» JOB ITEM: Set down only what runs from the line containing "<h3>Demonstração do Projeto</h3>" through the last line of the data, exactly as it reads.

Saved data entries
----------------------------------------

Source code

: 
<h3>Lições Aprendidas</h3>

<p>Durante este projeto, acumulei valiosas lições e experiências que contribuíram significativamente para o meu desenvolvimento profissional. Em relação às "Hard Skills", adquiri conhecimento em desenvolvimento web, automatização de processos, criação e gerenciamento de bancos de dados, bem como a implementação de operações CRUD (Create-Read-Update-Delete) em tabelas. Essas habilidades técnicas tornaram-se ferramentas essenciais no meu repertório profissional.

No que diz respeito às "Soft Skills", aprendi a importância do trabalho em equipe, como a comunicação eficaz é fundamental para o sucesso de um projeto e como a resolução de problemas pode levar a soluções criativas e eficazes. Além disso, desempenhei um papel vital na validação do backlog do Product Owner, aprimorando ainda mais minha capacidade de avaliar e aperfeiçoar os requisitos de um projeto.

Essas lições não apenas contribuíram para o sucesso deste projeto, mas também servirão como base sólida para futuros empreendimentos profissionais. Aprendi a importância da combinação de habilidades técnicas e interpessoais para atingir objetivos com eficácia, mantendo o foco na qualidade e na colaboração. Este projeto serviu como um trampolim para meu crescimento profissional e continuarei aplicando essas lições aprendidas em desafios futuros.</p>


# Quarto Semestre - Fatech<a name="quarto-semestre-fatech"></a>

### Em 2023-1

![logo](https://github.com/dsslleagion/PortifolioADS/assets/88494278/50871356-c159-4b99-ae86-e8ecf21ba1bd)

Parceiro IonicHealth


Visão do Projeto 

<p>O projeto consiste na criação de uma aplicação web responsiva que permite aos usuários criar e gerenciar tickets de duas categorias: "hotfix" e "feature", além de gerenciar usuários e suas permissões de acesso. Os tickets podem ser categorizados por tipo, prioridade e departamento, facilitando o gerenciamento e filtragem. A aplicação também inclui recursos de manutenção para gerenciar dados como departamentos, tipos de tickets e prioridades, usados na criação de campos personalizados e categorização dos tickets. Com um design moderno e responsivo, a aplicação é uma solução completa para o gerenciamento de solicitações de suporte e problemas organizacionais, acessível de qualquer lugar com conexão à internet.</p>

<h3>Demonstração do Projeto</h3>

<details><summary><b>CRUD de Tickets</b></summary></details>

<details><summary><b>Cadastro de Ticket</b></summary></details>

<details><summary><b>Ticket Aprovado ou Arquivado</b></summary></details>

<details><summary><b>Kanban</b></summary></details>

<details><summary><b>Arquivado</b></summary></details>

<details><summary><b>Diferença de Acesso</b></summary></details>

----------------------------------------

» TASK RESULT:
<h3>Demonstração do Projeto</h3>

<details><summary><b>CRUD de Tickets</b></summary></details>

<details><summary><b>Cadastro de Ticket</b></summary></details>

<details><summary><b>Ticket Aprovado ou Arquivado</b></summary></details>

<details><summary><b>Kanban</b></summary></details>

<details><summary><b>Arquivado</b></summary></details>

<details><summary><b>Diferença de Acesso</b></summary></details>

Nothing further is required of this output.